In fact, the number is not new. Company executives have bandied it around lately, most recently during Microsoft’s third fiscal quarterly earnings call with financial analysts on April 24.
Microsoft declines to break out that figure, although much of it could be attributed to sales of new PCs at retail. It also does not break out overall sales of operating systems between legacy Windows XP and Vista sales.
However, sales of Windows clients were basically flat in its most recent quarter, which ended on March 31, and some observers suggested that slow sales of higher-profit Vista to corporations might be one issue dragging earnings down.
That said, Vista sales are not doing so badly.
“As a percentage of the professional installed base, Vista is in a more advanced position than XP was at the same point [of its lifecycle],” George Shiffler, a director of research at Gartner who compiled the data in the report, told InternetNews.com.
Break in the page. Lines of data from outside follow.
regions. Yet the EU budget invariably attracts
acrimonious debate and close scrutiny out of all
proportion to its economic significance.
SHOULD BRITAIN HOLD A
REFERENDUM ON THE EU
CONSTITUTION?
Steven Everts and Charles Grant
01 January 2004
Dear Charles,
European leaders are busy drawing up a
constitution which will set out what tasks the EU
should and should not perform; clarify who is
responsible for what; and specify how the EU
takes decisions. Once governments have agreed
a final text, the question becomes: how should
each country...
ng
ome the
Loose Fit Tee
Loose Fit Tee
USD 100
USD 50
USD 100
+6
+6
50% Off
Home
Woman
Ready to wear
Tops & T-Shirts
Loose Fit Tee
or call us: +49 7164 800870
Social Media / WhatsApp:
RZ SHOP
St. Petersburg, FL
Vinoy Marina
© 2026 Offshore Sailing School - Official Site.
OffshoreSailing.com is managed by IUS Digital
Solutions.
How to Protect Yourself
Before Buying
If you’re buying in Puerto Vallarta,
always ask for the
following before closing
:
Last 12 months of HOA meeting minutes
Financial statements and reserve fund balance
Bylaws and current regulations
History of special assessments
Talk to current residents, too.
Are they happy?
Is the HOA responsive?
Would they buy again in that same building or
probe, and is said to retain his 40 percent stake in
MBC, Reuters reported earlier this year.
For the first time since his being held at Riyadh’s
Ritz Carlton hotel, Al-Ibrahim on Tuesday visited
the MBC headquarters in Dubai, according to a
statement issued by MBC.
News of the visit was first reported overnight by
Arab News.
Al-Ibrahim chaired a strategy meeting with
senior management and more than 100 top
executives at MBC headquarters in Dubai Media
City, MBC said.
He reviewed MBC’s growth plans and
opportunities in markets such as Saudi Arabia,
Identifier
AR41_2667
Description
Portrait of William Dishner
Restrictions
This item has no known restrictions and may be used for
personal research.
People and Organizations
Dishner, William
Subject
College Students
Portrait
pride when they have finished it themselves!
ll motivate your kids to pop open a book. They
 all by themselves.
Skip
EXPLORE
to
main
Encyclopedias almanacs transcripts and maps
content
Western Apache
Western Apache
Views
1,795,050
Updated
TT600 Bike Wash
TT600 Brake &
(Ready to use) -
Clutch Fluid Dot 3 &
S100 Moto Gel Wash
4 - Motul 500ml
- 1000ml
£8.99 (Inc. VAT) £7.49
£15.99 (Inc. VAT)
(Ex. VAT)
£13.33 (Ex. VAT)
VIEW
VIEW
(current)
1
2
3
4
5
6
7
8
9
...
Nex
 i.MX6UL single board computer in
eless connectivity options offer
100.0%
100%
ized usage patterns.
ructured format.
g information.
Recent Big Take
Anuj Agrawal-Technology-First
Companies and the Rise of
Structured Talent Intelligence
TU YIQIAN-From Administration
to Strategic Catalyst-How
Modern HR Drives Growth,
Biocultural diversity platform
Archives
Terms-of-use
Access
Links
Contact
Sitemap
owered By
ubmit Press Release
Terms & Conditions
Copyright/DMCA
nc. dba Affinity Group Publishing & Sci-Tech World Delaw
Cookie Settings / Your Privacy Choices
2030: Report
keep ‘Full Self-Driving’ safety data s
To date, however, much of the displacement of older operating systems that has taken place inside corporate customers’ firewalls has been Vista replacing Windows 2000, Shiffler said.
On a global basis, projected use of Windows 2000 fell from 15 percent of the installed base in 2007 to eight percent in 2008, and Gartner predicts it will fall to only four percent in 2009, according to summary data from the report.
At the same time, XP Professional usage fell from 71 percent in 2007 to an expected 63 percent this year, and will fall to 47 percent next year. Meanwhile, Vista adoption is slowly picking up steam, partly because Microsoft shipped Vista Service Pack 1 (SP1) last quarter.
The Gartner report has Vista usage rising from 4 percent last year to 19 percent in 2008, and then doubling to 39 percent in 2009 as corporate deployments kick into gear.
What is happening is that many corporations have been waiting to test the final of SP1 before planning to roll out Vista company wide, thus pushing the typical adoption process back by a few months. “Many large enterprises have kicked out their deployments a bit out into 2009,” Shiffler said.
In the meantime, IDC sees Vista taking off this year in its own analysis.
“[Adoption in] 2007 was pretty much what we expected [because] we did not expect Vista to just tear off [out of the gate],” Al Gillen, research vice president for system software at IDC, told InternetNews.com. “We expect [corporations] will adopt Vista the same way they did XP [and] I think the transition is really going to start this calendar year,” he added.
A Microsoft spokesperson declined to discuss the numbers but said that Vista is being adopted by businesses at a rate that is similar to past Windows releases.
“In the business market there are early, mainstream, and late adopters, with the majority of businesses falling into the category of mainstream. We’re seeing positive indicators that we’re already starting to move from the early adoption phase into the mainstream,” the spokesperson told InternetNews.com in an e-mailed statement.
One issue that has slowed adoption so far is lack of compatibility with many enterprises’ mission-critical applications. For instance, versions of Office earlier than Office 2003 have incompatibilities with Vista – unfortunately for Gillen, since he’s using Office 2000 with a bunch of custom scripts that were written in Visual Basic for Applications. That might be easily solved for a single user but not for department after department.
However, skipping Vista in order to wait for Windows 7, which is due out in 2010, is not a good idea, Gillen said.
“It’s two years away [plus a new evaluation period and deployment planning] so we’re talking about a three year window for Windows 7 [and] I’m not sure customers will wait around that long,” Gillen added.